Statistical analysis and clinical prediction

The main evaluation metric for the COPD binary classification was the AUC (more details in Supplementary S-7).

For exploratory purposes, a two-way ANOVA was performed independently per dataset to evaluate the effect of the method, input configuration, and their interaction on the main performance metric. A post hoc Tukey test was then performed to assess the multiple pairwise comparisons in between each method and input configuration.

Linear mixed effects models (LMM) were used to predict clinical parameters and radiological features based on the cOOpD anomaly score (S(X)), adjusted for age, gender, body mass index (BMI), smoking status (0: never-smoker control, 1: former smoker, and 2: current smoker), smoking duration, and a random term for the study site. Clinical parameters included the following: St. George’s Respiratory Questionnaire (SGRQ), 6-min walking test (6MWT), FEV1, or FEV1/FVC. Radiological features were the %Emphysema or the %Air Trapping, measured by Vida Diagnostics (Coralville, IA) (for COPDGene) and by YACTA [21,22,23] (for COSYCONET). As these radiological features were skewed, a log transformation was employed. We report the overall conditional coefficient of determination (R2), adjusted for the number of regressors, and the individual R2 decomposition of the explained variation. Forest plots present the standardized beta coefficients (estimates) of the fixed terms, per model. 95% confidence intervals (CIs) and p-values were computed using a Wald t distribution approximation. Added value of the anomaly score, compared to nested baseline methods, was assessed through the likelihood ratio test of nested models. Additionally, to test whether the anomaly score provides additional information beyond morphological lung changes, models were also adjusted for %Emphysema and %Air Trapping, for the prediction of PFT.

COPD outcomes prediction by the anomaly score was also analyzed, namely reported severe exacerbations in the past year (Wilcoxon rank-sum test) and dyspnea, by the modified Medical Research Council (mMRC) dyspnea scale (Jonckheere-Terpstra test).
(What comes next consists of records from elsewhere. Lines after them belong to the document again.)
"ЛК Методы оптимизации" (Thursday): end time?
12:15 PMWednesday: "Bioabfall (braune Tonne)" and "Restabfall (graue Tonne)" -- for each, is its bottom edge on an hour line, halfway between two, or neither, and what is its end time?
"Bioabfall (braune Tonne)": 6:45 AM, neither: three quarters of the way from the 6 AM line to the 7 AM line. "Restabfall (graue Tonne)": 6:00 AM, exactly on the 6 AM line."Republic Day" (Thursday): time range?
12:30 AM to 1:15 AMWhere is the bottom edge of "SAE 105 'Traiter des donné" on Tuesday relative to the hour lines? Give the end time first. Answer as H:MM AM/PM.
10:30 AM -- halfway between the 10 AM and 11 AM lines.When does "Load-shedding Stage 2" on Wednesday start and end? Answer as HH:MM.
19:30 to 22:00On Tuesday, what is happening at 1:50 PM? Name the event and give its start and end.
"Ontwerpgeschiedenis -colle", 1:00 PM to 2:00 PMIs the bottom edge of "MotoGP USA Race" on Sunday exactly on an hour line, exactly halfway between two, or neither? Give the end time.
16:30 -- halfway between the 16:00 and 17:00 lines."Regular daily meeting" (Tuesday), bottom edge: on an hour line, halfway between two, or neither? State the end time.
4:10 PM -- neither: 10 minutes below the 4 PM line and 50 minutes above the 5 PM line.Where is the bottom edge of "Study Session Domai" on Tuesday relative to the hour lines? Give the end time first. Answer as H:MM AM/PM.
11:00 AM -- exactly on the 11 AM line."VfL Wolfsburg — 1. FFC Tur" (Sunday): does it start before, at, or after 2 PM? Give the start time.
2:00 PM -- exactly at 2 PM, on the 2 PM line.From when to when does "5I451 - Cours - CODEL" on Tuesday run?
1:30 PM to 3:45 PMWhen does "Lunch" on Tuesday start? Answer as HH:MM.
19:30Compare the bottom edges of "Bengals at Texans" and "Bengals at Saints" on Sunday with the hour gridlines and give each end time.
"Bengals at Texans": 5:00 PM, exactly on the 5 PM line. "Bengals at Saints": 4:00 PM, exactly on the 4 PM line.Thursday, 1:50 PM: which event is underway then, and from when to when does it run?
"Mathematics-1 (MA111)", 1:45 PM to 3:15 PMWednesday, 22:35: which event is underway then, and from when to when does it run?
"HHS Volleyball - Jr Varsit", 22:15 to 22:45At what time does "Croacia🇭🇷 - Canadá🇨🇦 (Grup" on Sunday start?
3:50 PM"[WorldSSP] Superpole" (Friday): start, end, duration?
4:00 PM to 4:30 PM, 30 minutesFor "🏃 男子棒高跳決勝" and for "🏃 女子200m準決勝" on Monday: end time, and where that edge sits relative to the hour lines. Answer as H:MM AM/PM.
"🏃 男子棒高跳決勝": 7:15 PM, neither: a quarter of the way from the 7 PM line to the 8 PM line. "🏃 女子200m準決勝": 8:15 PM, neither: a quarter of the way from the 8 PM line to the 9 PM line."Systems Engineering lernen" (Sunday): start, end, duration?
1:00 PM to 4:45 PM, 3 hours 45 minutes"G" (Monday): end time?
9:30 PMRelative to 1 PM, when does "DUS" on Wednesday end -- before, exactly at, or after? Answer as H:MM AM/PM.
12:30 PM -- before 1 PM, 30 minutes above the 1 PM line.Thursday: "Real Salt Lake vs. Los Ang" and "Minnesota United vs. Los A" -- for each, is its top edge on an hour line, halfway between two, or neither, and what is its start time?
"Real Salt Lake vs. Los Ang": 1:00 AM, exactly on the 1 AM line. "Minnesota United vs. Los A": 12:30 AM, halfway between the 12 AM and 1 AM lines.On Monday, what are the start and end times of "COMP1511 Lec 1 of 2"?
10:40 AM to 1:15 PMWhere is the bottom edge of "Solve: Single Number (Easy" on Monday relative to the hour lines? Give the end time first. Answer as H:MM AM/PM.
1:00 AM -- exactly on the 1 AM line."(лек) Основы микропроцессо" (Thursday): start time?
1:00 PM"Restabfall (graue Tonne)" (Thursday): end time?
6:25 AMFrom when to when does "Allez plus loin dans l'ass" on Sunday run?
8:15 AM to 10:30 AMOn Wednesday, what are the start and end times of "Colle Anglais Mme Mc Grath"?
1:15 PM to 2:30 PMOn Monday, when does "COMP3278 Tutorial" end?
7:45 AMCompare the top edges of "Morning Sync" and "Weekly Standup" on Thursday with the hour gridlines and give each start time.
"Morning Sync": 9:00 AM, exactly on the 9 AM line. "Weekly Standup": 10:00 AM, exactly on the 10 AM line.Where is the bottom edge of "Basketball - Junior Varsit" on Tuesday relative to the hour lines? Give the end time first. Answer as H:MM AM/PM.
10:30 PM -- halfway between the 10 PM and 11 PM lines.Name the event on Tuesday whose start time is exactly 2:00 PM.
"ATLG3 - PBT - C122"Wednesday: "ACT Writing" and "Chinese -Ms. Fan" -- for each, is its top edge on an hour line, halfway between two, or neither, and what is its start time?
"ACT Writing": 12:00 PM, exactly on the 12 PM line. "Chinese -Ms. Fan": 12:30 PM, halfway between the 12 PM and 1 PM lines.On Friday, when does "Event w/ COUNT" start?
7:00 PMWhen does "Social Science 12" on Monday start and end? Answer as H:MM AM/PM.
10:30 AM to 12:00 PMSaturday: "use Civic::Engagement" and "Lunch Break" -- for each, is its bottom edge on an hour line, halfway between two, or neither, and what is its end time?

Statistical analyses were performed with R (version 4.2.3; R Foundation for Statistical Computing). A p-value of < .05 was considered statistically significant and was adjusted for multiple comparisons, using the Holm-Bonferroni method.

The applied code is available on a public repository on GitHub (https://github.com/MIC-DKFZ/cOOpD).

Results

Clinical characteristics

Table 1 presents demographic data, functional parameters, and radiological measures for the training and test sets. The self-supervised pretext task training cohort consisted of 3144 COPDGene participants, of which 63 never-smokers and 1310 GOLD 0 met the criteria for the “control” class, as defined above. Healthy-appearing samples from this group were used to acquire the representative distribution model of the “control” lung. The average percentages of emphysema and air trapping in the entire lungs of these subjects were 2.5% and 11.7%, respectively. This was considered to be consistent with low-risk and control groups from previously published studies [24,25,26].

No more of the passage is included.